Arizona, which so far has four confirmed swine flu cases, has estimated 258,000 treatment courses of antivirals would cover about 4 percent of the state’s population. Officials said Arizona has plenty of doses and pointed out that the treatment courses are for people who are extremely ill and aren’t intended as a way to prevent an infection.
”We hope that we won’t need to use it all, but we got it here just in case it’s necessary,” said Will Humble, interim director of the Arizona Department of Health Services.
In addition to Arizona’s four confirmed cases, state health officials are awaiting test results in 52 more suspected cases that were sent to the federal Centers for Disease Control and Prevention.

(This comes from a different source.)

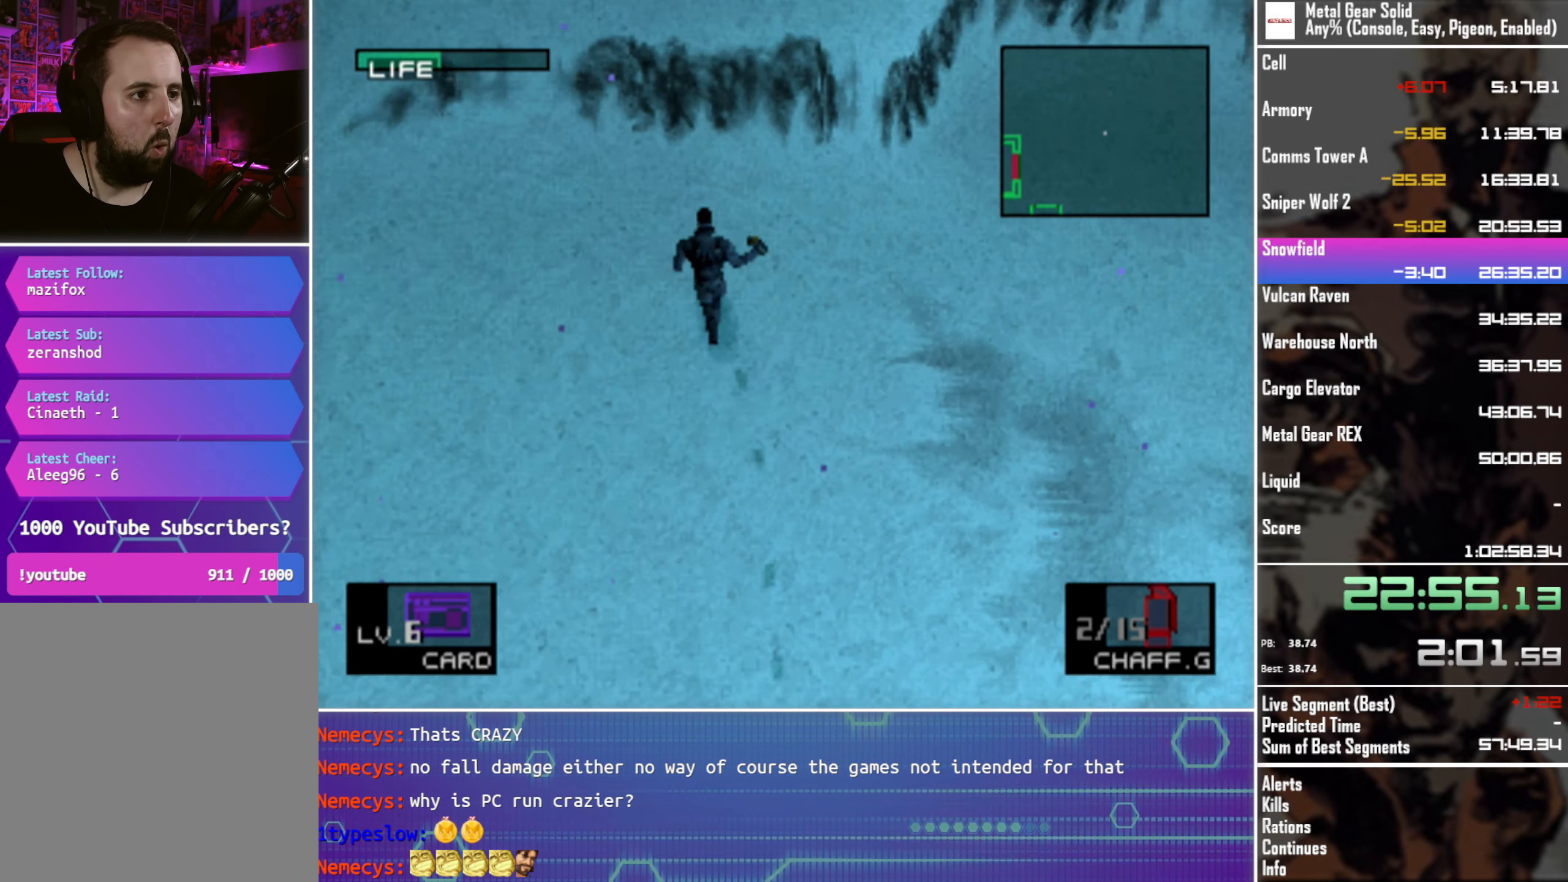
{"buttons": ["DPAD_UP", "DPAD_LEFT"], "left_stick": "center", "button_events": [[367, "SQUARE", "down"], [450, "SQUARE", "up"]]}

Maricopa, Coconino and Mohave counties were awaiting test results.
Humble said health officials, who had been calling for closures at schools where a student tested positive for the swine flu, are awaiting deeper analysis of the outbreak so they can decide whether they need to lift that recommendation.
”We are seeing some encouraging signs nationwide that this may not be as serious a virus as we had thought a few days ago,” Humble said, noting that a small proportion – 5 percent – of those who tested positive have been hospitalized.

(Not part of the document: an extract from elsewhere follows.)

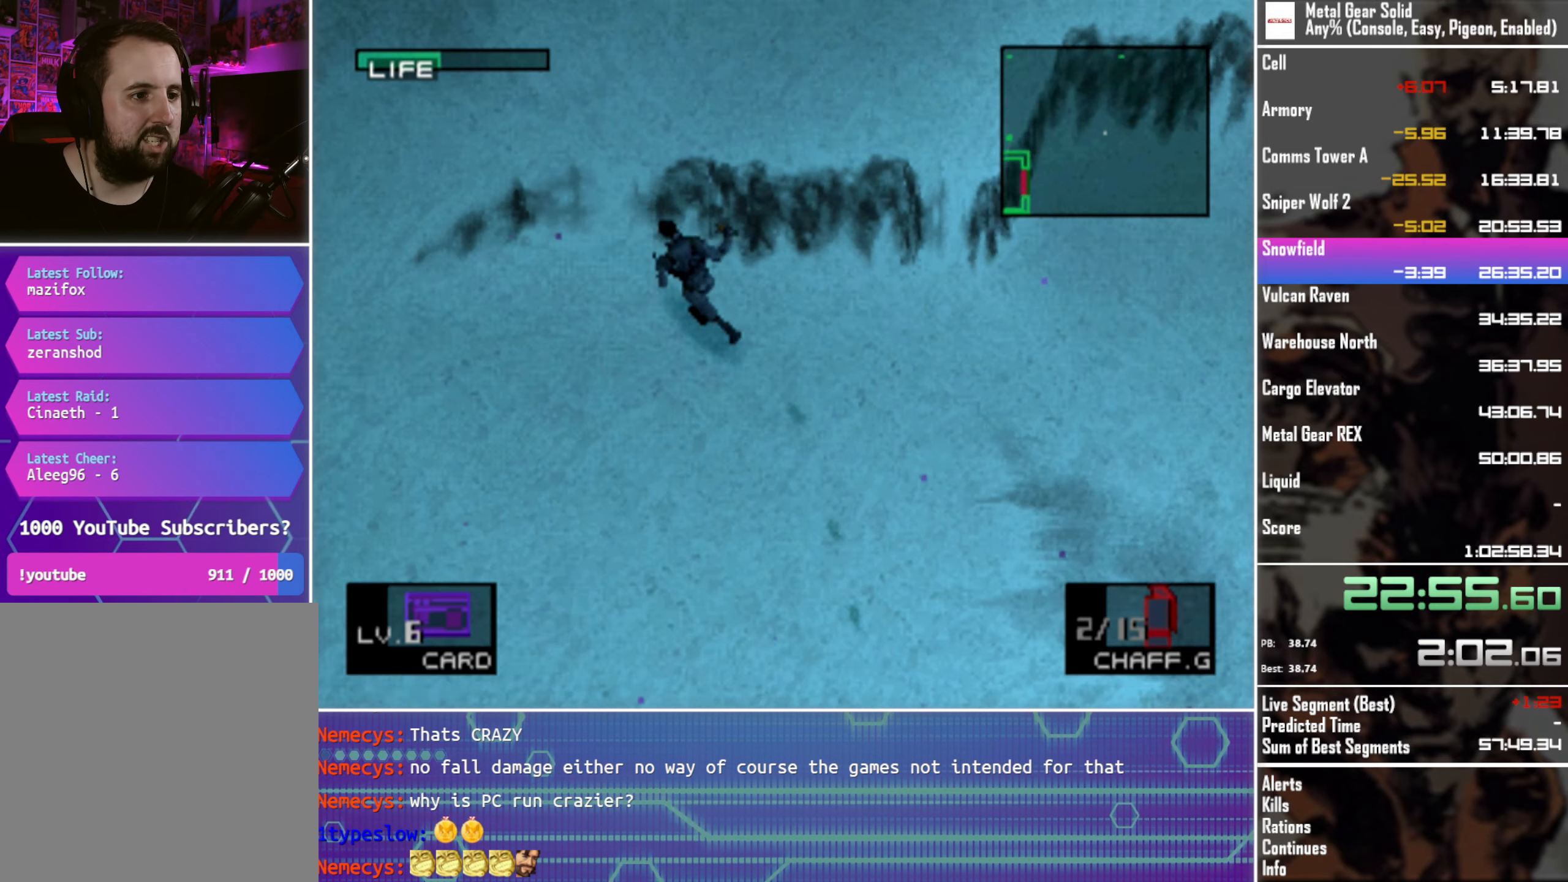
{"buttons": ["DPAD_UP"], "left_stick": "center", "button_events": [[417, "DPAD_LEFT", "up"]]}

The state was supplementing its 58,000 treatment courses with an estimated 200,000 from the federal government’s strategic reserve. The 200,000 figure represents a quarter of Arizona’s full allocation from the reserve.
The antiviral medicines have been sent or should be arriving soon at county public health offices and Indian Health Service locations throughout Arizona.
State and local health officials believe they will not need to request more from the national stockpile. Officials say not everyone with the flu will need the treatment. They anticipate a drop in illnesses as regular flu season ends and summer approaches.
The U.S. Department of Health and Human Services recommends that each state have enough antiviral medicine on hand to treat 25 percent of its population. But a survey by The Associated Press of all 50 states and the District of Columbia found that 29 states – including Arizona – were below that mark.
The four confirmed cases were found in school-age children in Maricopa County. The cases led to seven-day closures at three elementary schools, one in Phoenix and two in Chandler.
Public health officials in Arizona say it appears the swine flu that has spread across the nation in the past week isn’t any more severe than normal influenza.
One hundred forty-one swine flu cases have been reported in 19 U.S. states. The only reported death in the U.S. as a result of swine flu was a Mexican child who was visiting Texas with his family.
Health officials said people should treat the swine flu strain like any other flu – contact your personal doctor, and avoid spreading the virus by staying home and covering sneezes and coughs. Patients should seek additional medical help if fever persists or spikes, breathing is difficult or other severe symptoms develop.